→ Text provided:
________
We err here on the pessimistic side, given that (as 2020 showed) there are significant potential cost reductions possible because of (for example) branch reduction and digital banking. The pandemic gave both significant momentum.
Meanwhile, loan-loss provision provided a large, negative impulse in 2020 on the back of the COVID crash. But the slew of defaults that was expected then has largely been avoided. Bank 2021 accounts are already showing this reversal, while (as mentioned previously) NPLs remain manageable.
Again, we take the pessimistic approach because the underlying picture is hard to see given payment holidays etc. across Europe. It seems clear from corporate earnings that, overall, asset quality has deteriorated in the bloc through the spate of lockdowns and social distancing.
This could therefore mean an increased requirement for loan-loss provisions through 2022 as government support fades and the pandemic’s longer-term effects begin to bite. This will likely disproportionately affect southern European lenders, given the relatively smaller provisions booked there in 2020 and their more generous payment holidays.
Bottom Line
In sum, growing lending alongside improving bank interest margins should strongly support banks’ bottom lines, generating post-GFC highs in RoE (Chart 22) and the capacity for significant expansion in dividend payments (Chart 23). This should contribute further to the sector’s dividend yield becoming increasingly attractive compared with the broader European stocks index (Chart 24).
Within our framework, we see capacity for relative outperformance in Banks of c.35%, sufficient to bring the ratio of Stoxx600 Banks to the broader index up from c.0.3 to 0.45 – around the level seen in 2018.
Risks to the Outlook
We have aimed to limit how many contingent assumptions could go awry through a relatively conservative look at the sector. We assume little growth in M&A activity, relatively high loan-loss provisions ahead, rising salary costs from talent wars, and no further support from the ECB via deposit tiering.
Nevertheless, risks to the outlook remain. For the ECB’s policy path, the rate of deposit hiking could be brought forward. However, given the sequencing of policy tightening they have set out (net-APP ending before rate hikes), this would suggest faster curve steepening, which should still support Bank lending margins.
A pausing of the quantitative tightening is the main risk to the view. However, we do not see this happening without a serious blow-out of sovereign and credit spreads across the Eurozone. On this basis, Italian political risk remains a known unknown. Polling currently suggests next year’s election would see a concerted move to the right.
However, whether this would be sufficient to provoke ECB reaction is unclear. At the 2018 election, when M5S and Lega (both Eurosceptic parties) together took a majority, BTP/Bund spreads blew out. But credit spreads elsewhere remained relatively contained, and the ECB took no explicit APP action. This time, the parties are looking less explicitly ‘Italexit’ (even with the rise of FdI). Similarly, the retention of Sergio Mattarella as president provides a moderating force.
Similarly, a Europe-wide recession would also derail our forecast. With inflation only really an issue right now due to the energy-price spike, a demand-driven recession would most likely drive a return to easing in central bank policy. This, in turn, would mean a return to the market pricing ultra-low rates and to yield-curve flattening – both would be painful for the banking sector.
As it stands, the likelihood of recession right now is relatively subdued given the bloc has only just recovered from the last one and still has fiscal support to come (Chart 25). While the Q1 Omicron shock is still to enter the data, the outlook now looks pretty positive (as per our macro section).
________
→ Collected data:
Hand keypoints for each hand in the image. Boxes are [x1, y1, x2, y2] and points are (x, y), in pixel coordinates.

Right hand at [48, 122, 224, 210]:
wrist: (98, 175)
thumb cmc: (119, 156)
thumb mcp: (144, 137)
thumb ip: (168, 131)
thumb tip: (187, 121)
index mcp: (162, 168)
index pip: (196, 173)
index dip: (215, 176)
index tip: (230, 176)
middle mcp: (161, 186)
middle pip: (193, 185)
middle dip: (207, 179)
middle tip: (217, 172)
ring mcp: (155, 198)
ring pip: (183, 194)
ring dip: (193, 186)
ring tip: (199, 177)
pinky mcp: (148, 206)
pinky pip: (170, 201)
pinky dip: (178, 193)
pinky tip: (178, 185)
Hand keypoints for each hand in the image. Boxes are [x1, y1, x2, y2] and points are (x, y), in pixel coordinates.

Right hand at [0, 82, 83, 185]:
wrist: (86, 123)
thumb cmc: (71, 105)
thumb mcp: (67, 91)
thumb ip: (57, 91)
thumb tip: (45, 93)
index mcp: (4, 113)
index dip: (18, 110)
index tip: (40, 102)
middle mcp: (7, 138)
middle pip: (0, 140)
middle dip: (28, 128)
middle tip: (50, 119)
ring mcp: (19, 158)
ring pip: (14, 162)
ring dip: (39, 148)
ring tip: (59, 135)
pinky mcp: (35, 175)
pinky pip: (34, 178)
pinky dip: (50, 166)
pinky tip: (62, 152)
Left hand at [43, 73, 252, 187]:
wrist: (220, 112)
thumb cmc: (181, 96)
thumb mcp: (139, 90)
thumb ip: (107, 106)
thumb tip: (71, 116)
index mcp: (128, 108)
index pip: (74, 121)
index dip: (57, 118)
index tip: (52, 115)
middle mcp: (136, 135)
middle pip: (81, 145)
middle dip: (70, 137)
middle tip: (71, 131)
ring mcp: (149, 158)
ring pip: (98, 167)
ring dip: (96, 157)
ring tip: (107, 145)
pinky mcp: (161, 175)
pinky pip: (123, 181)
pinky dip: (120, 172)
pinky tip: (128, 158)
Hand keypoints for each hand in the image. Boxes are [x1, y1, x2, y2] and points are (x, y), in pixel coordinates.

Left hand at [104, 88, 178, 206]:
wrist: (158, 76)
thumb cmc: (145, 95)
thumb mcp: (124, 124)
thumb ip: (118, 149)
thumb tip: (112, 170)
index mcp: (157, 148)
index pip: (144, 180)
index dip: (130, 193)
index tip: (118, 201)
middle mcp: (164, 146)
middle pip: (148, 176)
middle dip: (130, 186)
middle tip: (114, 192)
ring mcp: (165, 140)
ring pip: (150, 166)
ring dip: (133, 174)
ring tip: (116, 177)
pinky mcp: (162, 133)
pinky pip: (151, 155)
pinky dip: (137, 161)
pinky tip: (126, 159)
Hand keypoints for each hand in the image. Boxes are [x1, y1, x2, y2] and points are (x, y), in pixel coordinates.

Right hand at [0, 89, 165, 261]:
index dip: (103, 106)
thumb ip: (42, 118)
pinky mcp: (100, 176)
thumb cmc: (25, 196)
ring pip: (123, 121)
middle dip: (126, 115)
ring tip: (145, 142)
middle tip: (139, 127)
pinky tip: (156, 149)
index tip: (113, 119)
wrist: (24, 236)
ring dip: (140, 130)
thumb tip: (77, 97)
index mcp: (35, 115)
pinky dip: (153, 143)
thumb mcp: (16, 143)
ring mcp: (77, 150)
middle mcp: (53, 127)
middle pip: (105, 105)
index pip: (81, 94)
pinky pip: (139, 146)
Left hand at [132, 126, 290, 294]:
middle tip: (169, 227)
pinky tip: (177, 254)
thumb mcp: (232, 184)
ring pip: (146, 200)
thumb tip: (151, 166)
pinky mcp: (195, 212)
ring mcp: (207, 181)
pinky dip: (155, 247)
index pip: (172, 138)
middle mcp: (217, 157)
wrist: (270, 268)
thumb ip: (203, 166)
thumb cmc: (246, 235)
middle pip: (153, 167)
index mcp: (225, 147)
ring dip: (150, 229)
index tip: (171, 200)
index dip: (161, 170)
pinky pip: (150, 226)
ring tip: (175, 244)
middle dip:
________
→ What you will do:
A – Answer these questions from the text on European banks:
(i) From what level to what level could the ratio of Stoxx600 Banks to the broader index rise?
(ii) Which two parties together took a majority at the 2018 Italian election?
(iii) How much relative outperformance in Banks does the framework allow for?
B – Decide whether each statement agrees with the text on European banks, and back each yes or no with a quotation:
(i) The outlook assumes strong growth in M&A activity.
(ii) Southern European lenders booked relatively smaller provisions in 2020.
(iii) The text judges the likelihood of a recession right now to be high.
C – Return the passage of the text on European banks, word for word, starting at "We err here" and ending at "both significant momentum.".
This material is separate from the text on European banks.

→ Answers by item:
A –
(i) From c.0.3 to 0.45.
(ii) M5S and Lega.
(iii) About 35% (c.35%).

B –
(i) No: "We assume little growth in M&A activity"
(ii) Yes: "given the relatively smaller provisions booked there in 2020"
(iii) No: "the likelihood of recession right now is relatively subdued"

C –
We err here on the pessimistic side, given that (as 2020 showed) there are significant potential cost reductions possible because of (for example) branch reduction and digital banking. The pandemic gave both significant momentum.